Strange Behavior Isn’t Enough: When is a Disability Disclosed to an Employer?

Molly K. Thorpe | Associate

June 18, 2026

When it comes to an employer’s duty to engage in the interactive process with employees, the employer’s knowledge becomes an important focal point. That is, exactly when, if at all, did the employer know that the employee has a disability.

A recent California Court of Appeals case, Husband v. Target (2026) Cal. App. LEXIS 320, clarifies that an employee’s erratic or unusual behavior alone is insufficient to impute knowledge of a disability to an employer, affirming that employers are not expected to diagnose medical conditions.

The Facts

Target hired the plaintiff in October 2020. Neither at the time of hire nor at any point thereafter did the plaintiff disclose that he had been diagnosed with bipolar disorder. In the summer of 2022, the plaintiff exhibited several instances of odd behavior:

On June 9, 2022, the plaintiff came into the Target as a customer, became visibly upset with another employee, and allegedly “used profanity.”
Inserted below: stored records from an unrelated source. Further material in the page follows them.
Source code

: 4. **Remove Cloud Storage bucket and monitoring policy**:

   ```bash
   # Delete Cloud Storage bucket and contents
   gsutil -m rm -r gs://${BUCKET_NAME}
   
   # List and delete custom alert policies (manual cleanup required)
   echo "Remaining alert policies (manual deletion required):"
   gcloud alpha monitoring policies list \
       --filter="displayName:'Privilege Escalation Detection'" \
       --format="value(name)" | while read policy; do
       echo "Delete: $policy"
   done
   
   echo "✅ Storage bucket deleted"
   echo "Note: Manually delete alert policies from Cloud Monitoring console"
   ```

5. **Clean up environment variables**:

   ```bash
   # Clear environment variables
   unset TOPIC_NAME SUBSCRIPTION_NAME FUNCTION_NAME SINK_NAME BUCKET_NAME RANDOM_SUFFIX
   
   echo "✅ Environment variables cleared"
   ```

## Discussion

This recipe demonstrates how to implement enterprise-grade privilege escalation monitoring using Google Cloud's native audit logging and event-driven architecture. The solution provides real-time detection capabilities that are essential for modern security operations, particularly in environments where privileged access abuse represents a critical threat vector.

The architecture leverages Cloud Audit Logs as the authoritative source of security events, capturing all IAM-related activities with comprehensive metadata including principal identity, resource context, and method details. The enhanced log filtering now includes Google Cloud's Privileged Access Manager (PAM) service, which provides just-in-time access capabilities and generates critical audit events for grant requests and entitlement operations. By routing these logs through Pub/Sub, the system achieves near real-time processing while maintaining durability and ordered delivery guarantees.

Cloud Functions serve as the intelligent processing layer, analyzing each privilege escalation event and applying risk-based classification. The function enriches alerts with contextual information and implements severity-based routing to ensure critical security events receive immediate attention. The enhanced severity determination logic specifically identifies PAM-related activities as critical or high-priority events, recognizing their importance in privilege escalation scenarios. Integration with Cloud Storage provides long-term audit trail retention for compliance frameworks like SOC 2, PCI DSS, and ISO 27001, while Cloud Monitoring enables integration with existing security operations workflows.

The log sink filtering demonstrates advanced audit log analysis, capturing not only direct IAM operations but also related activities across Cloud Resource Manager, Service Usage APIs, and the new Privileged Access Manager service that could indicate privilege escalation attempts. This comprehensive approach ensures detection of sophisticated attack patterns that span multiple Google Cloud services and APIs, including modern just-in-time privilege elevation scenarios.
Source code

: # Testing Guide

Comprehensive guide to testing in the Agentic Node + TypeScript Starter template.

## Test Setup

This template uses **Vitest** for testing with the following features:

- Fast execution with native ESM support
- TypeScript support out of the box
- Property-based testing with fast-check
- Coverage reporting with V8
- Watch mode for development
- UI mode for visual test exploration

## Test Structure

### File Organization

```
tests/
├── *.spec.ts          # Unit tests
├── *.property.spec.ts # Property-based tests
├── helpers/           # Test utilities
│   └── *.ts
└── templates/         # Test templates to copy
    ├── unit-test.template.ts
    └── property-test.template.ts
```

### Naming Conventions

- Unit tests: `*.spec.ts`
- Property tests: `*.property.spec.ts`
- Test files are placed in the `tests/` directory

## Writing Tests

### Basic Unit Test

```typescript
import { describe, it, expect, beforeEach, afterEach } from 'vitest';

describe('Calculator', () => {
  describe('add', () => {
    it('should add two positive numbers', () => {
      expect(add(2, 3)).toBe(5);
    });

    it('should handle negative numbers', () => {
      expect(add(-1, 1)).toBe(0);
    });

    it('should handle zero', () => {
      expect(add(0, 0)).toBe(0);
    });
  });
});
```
On July 7, 2022, the plaintiff hit himself in his temple during work and accused his work orders (yes, work orders, that is not a typo) of “laughing at him.” The plaintiff’s supervisor sent him home for the day and later shared with management that he was concerned for the plaintiff’s “mental state.”

On July 8, 2022, the plaintiff came to work “shaky” and “distraught,” claiming he killed his stepmother with a word and asking if he had killed anyone at Target, leading his supervisor to send him home to seek medical or psychiatric help. The plaintiff later returned with his father, who insisted the plaintiff “was fine.”

On July 9, 2022, during a meeting with HR regarding his frightening behavior, the plaintiff allegedly yelled profanities and stormed out. Later that day, management decided to terminate the plaintiff for violating Target’s workplace violence policy.

On July 10, 2022, before being notified of his termination, the plaintiff arrived barefoot, stole a set of store security keys, threw them at an employee while shouting “I don’t want this shit!” and began disrobing before marching away (captured on surveillance).

On July 18, 2022, the plaintiff submitted medical certification concluding he was “able to return to work.” Target informed the plaintiff that day of the decision to end his employment.

The plaintiff retained counsel, requested reinstatement, and alleged mental disability discrimination. Target did not respond, prompting the plaintiff to file a complaint.

The Outcome

As a threshold issue, employers who have knowledge of an employee’s disability are required under FEHA to engage in the interactive process to determine how the employee’s disability can be reasonably accommodated.

The trial court determined that the plaintiff’s disability claims could not proceed because Target had no knowledge of his disability when it decided to terminate him. Per the trial court, there was “more than one reasonable interpretation of plaintiff’s conduct at work,” and Target genuinely believed that the plaintiff had made “threats of violence against coworkers” in violation of policy.

The Court of Appeal affirmed and established several critical guardrails regarding imputed knowledge under FEHA:

  • Behavioral Ambiguity: Irrational behavior does not automatically prove a mental disability. Such behavior can also reasonably be explained by alternative factors like substance abuse, medication interactions, or severe sleep deprivation.
  • The Layperson Standard: A supervisor’s subjective and professedly non-expert opinion that an employee “might be suffering from an unknown medical issue” does not satisfy the legal threshold. It does not mean a mental disability is the only reasonable interpretation of the conduct.
  • No Subjective Speculation: Legal liability under FEHA cannot hang on the subjective speculation of a coworker or supervisor who lacks formal medical expertise.
  • Protecting the Legal Bar: The Court firmly rejected the argument that acting out of the ordinary automatically puts an employer on notice of a disability, noting that adopting such a rule would set the legal bar far too low.

The Takeaway

The ruling in Husband v. Target is a welcome shift from the ever-growing burden on California employers. Nevertheless, where an employee is acting out of the ordinary, employers should still exercise caution and consult with counsel before making any definitive employment decisions. 

Molly K. Thorpe is an Employment Attorney at Lewitt Hackman.